AB 960 asks hospitals to balance two legitimate goals that pull in opposite directions: guaranteeing bedside access that enables patients with disabilities to equally benefit from hospital services, versus preserving a safe, efficient clinical environment (infection control, uninterrupted care, and staff safety). The statute favors access but leaves the practical trade-offs — who decides, how decisions are documented, and what resources are supplied to support access — unresolved.

The statute’s central operational levers are straightforward, but several implementation questions remain. The phrase “as necessary to allow the patient to fully and equally benefit” imports an accommodation-like standard without defining evidence, assessment criteria, or documentation formats; hospitals will need to translate that phrase into clinical protocols tied to eligibility, and those protocols will be fertile ground for litigation if applied unevenly.

The bill relies heavily on the facility’s reasonable determinations about danger or disruption, which shifts substantive decisionmaking to hospitals but leaves room for inconsistent application and potential claims of discriminatory enforcement against certain visitors or patient groups.
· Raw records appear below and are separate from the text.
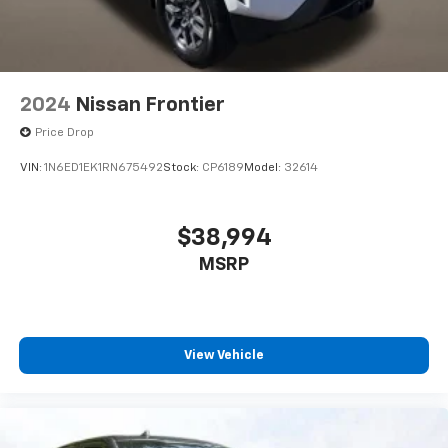
2024
Nissan Frontier
Price Drop
VIN:
1N6ED1EK1RN675492
Stock:
CP6189
Model:
32614
$38,994
MSRP
View Vehicle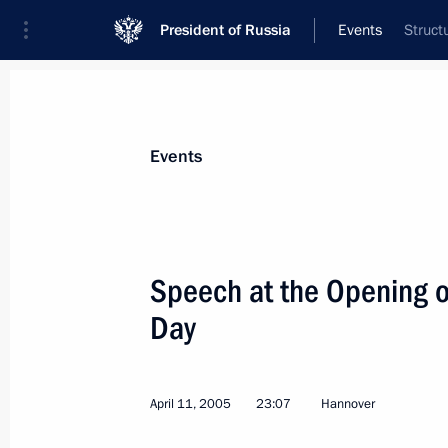
President of Russia
Events
Struct
President
Presidential Executive Office
News
Transcripts
Trips
About Preside
Events
Categories
All Publications
Speech at the Opening 
Addresses to the Federal Assembly
Day
Statements on Major Issues
Working Meetings and Conferences
April 11, 2005
23:07
Hannover
Addresses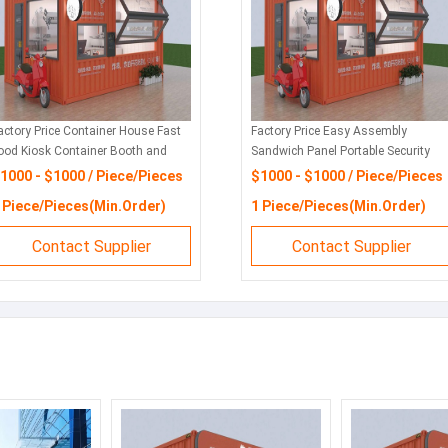
actory Price Container House Fast
Factory Price Easy Assembly
ood Kiosk Container Booth and
Sandwich Panel Portable Security
hop
Booth
1000 - $1000 / Piece/Pieces
$1000 - $1000 / Piece/Pieces
 Piece/Pieces(Min.Order)
1 Piece/Pieces(Min.Order)
Contact Supplier
Contact Supplier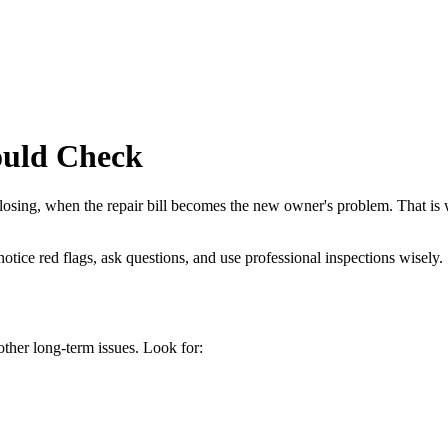
ould Check
losing, when the repair bill becomes the new owner's problem. That is w
tice red flags, ask questions, and use professional inspections wisely.
ther long-term issues. Look for: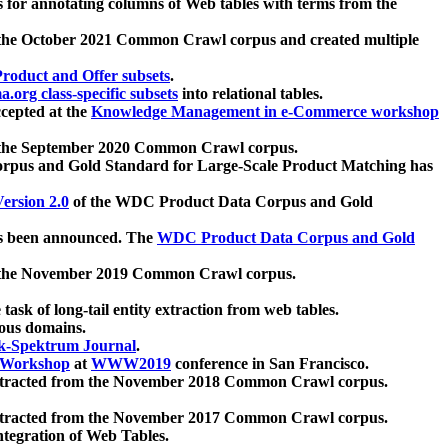
 for annotating columns of Web tables with terms from the
 the October 2021 Common Crawl corpus and created multiple
oduct and Offer subsets
.
.org class-specific subsets
into relational tables.
cepted at the
Knowledge Management in e-Commerce workshop
m the September 2020 Common Crawl corpus.
pus and Gold Standard for Large-Scale Product Matching has
ersion 2.0
of the WDC Product Data Corpus and Gold
 been announced. The
WDC Product Data Corpus and Gold
m the November 2019 Common Crawl corpus.
 task of long-tail entity extraction from web tables.
ious domains.
k-Spektrum Journal
.
Workshop
at
WWW2019
conference in San Francisco.
xtracted from the November 2018 Common Crawl corpus.
xtracted from the November 2017 Common Crawl corpus.
ntegration of Web Tables.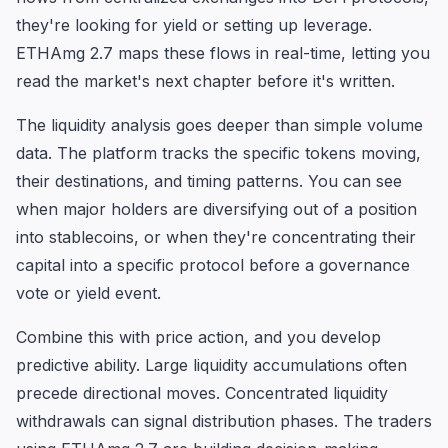
they're looking for yield or setting up leverage.
ETHAmg 2.7 maps these flows in real-time, letting you
read the market's next chapter before it's written.
The liquidity analysis goes deeper than simple volume
data. The platform tracks the specific tokens moving,
their destinations, and timing patterns. You can see
when major holders are diversifying out of a position
into stablecoins, or when they're concentrating their
capital into a specific protocol before a governance
vote or yield event.
Combine this with price action, and you develop
predictive ability. Large liquidity accumulations often
precede directional moves. Concentrated liquidity
withdrawals can signal distribution phases. The traders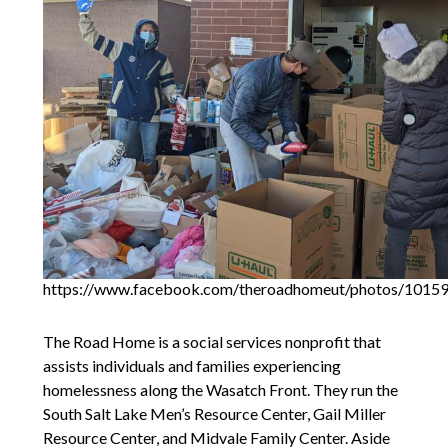
https://www.facebook.com/theroadhomeut/photos/101
The Road Home is a social services nonprofit that
assists individuals and families experiencing
homelessness along the Wasatch Front. They run the
South Salt Lake Men’s Resource Center, Gail Miller
Resource Center, and Midvale Family Center. Aside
The law attempts to thread the needle between access and safety by listing permissible health-and-safety measures and preserving emergency carveouts, but those carveouts can swallow the rule if public-health conditions recur frequently. The statute disclaims new liability for compliant hospitals, yet it does not create an explicit enforcement mechanism or private right of action; affected patients and advocates may seek relief under federal disability law (ADA/Section 504) or existing state patient-rights channels, producing overlapping obligations and potential confusion about remedies.

Finally, compliance will impose modest-to-significant operational costs, particularly on smaller hospitals, without a funding mechanism, increasing the likelihood of variable implementation across regions.